Yes
The thing about brands and reputations is that they are audience specific. Unless your country has a history of abusing tourists and investors, you do not really even need to rebrand because there is nothing wrong with your tourist and investor brands.
I'll ignore tourism because I do not really understand why you'd want drunken tourists polluting your beaches and drawing graffiti on thousand year old statues. But the process is similar to that with investors. Sell the gain, manage the threats.
For investors the gain is all about the money. If they invest in your country can they expect healthy profit? That is the primary part of your investor brand. Basically you just have to be willing to let the investors profit and investment will come. Of course you have to find some balance where the investments also benefit you but that is outside this topic.
The rest comes from all the other concerns that increase investor risk. Is there corruption? Does political instability make taxation and labor laws unpredictable? Is there unrest that might result in terrorism affecting your investment or employees? Is the government involved with things that might lead to embargoes or boycotts? Is there economic instability that might lead to things such as nationalizations?
Closer the answer to those questions is to "no", the better your brand will be.
This sounds simple but many of these issues are actually very hard problems that you cannot fake in the long run. Just saying you are committed to fighting corruption will only take you that far, you will eventually need results. Saying you are committed to peace with your neighbours is fine but you will need to actually solve all those border disputes or they will grow into real issue. While investors and politicians are usually perfectly happy to ignore human rights issues, you do not want "ignores human rights issues" as a permanent part of your brand, so you'll want some results there as well. And so on.
The short advice on this is to act in a manner that makes clear that you value your investor brand and by extension the investors and their concerns.

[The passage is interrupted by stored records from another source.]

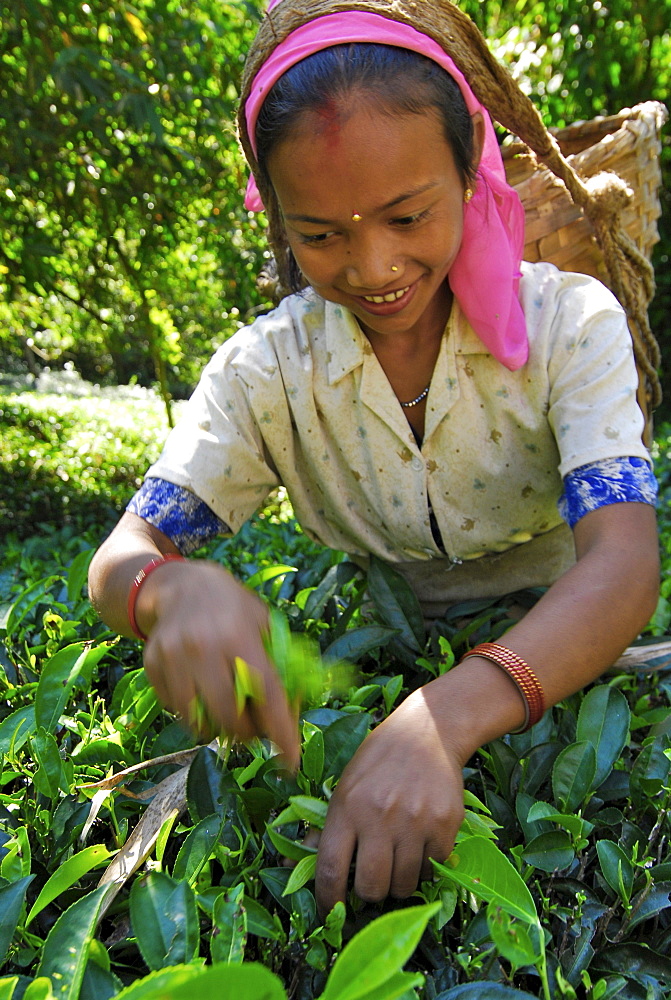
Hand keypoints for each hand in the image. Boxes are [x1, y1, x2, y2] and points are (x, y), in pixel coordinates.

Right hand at [139, 560, 299, 768]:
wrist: (180, 586)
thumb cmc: (232, 607)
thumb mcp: (263, 621)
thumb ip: (280, 660)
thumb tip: (296, 707)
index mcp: (238, 634)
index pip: (265, 692)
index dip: (280, 730)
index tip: (290, 760)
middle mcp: (202, 647)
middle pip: (228, 715)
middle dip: (246, 733)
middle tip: (255, 730)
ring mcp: (172, 657)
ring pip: (197, 720)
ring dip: (217, 728)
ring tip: (229, 714)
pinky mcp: (152, 666)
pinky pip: (175, 710)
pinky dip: (193, 713)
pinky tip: (203, 695)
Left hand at [315, 686, 465, 914]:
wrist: (427, 732)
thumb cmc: (377, 762)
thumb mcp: (343, 788)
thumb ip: (322, 831)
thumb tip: (290, 868)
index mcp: (347, 807)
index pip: (330, 870)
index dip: (328, 899)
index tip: (331, 909)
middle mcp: (380, 816)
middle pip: (371, 888)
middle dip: (369, 892)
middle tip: (373, 878)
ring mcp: (415, 821)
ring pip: (404, 885)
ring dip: (399, 881)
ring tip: (398, 857)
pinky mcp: (445, 824)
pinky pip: (434, 868)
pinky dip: (426, 865)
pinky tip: (420, 841)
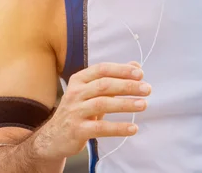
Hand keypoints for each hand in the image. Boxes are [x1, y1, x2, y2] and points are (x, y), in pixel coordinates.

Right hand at [34, 61, 150, 160]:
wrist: (54, 137)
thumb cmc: (78, 110)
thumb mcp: (92, 91)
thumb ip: (114, 78)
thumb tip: (136, 66)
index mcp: (79, 79)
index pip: (102, 69)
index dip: (122, 70)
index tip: (140, 74)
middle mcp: (75, 93)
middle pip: (104, 85)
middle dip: (128, 86)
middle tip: (147, 89)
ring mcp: (75, 111)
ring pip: (103, 103)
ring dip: (126, 104)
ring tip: (143, 105)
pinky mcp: (77, 130)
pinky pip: (100, 127)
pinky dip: (118, 128)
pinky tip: (133, 128)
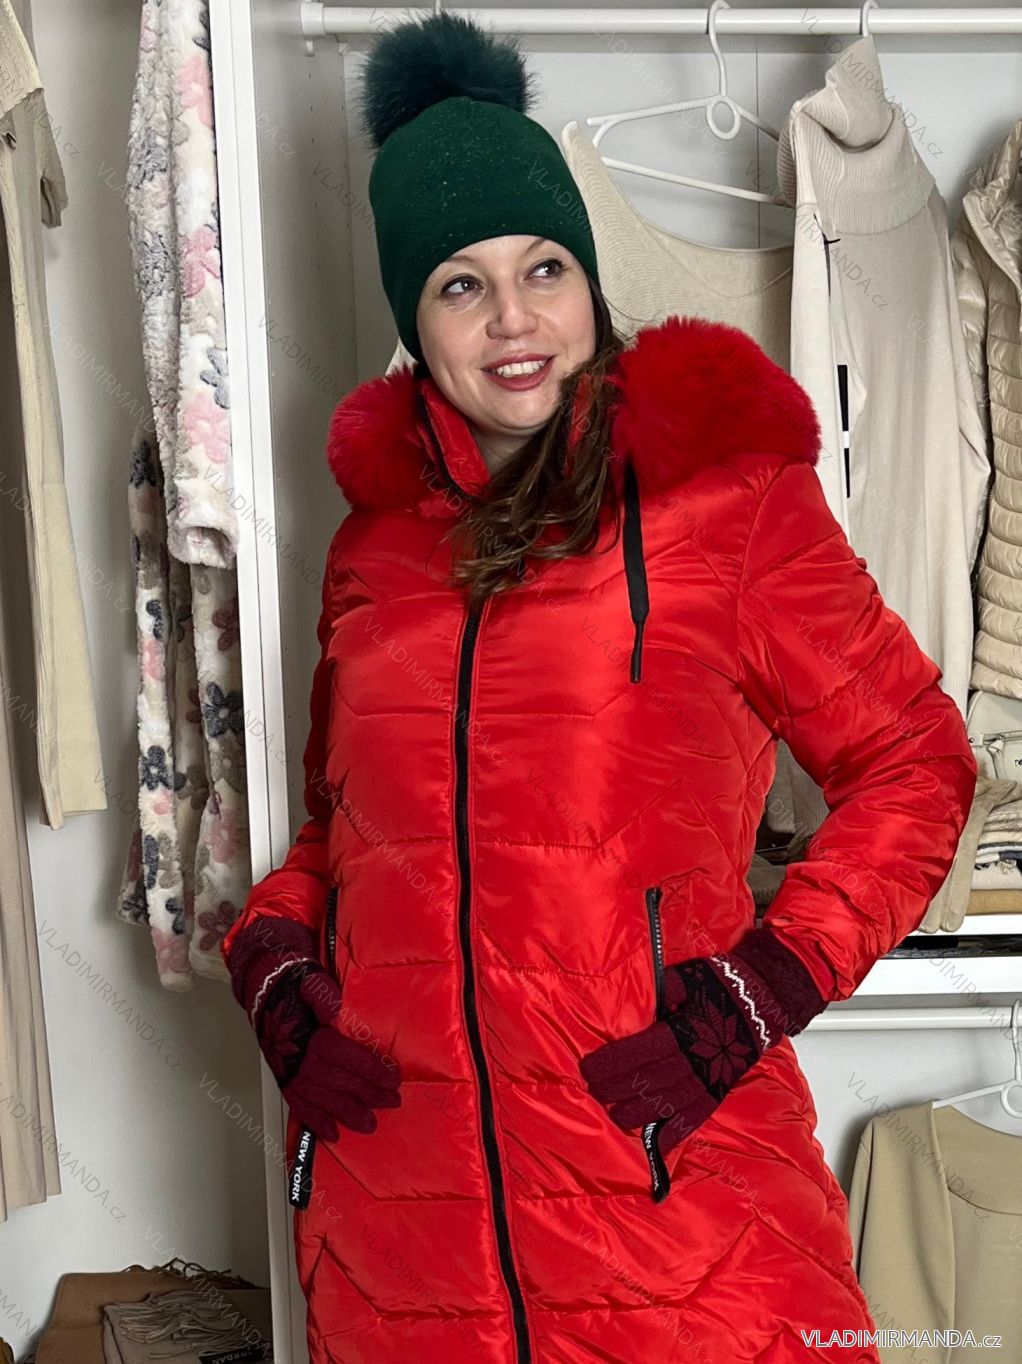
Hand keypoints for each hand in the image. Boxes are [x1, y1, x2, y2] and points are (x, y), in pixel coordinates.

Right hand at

You can just copy the way Apple does it. Both Steve Jobs and Tim Cook have personally made clear that they personally are committed to protecting the Apple consumer brand and that Apple values its customers "more than the competition". This has been repeated over the years to the point of nausea.
Does Apple really care more about its customers? Doesn't matter, really. What does matter is that nobody can really doubt they are committed to protecting their brand with their customers. They will pay the price and the CEO will personally apologize and try to make things right. They will even fight the federal government on a case related to terrorism. Because they are committed.
That said, governments cannot generally focus on a single audience like Apple can, so you'll need to exercise some moderation and make lots of hard compromises. But whenever you make anything that is bad for investors, there should very clear and compelling reason and some person of authority should personally explain and apologize for the necessity.
Also remember that "bad" and "not what investors wanted" are entirely different things. Investors are generally fairly bad at wanting what they actually need. And knowing what they actually want. So in practice you will need to figure out what they really want and then sell it to them. You can copy this part from Steve Jobs as well.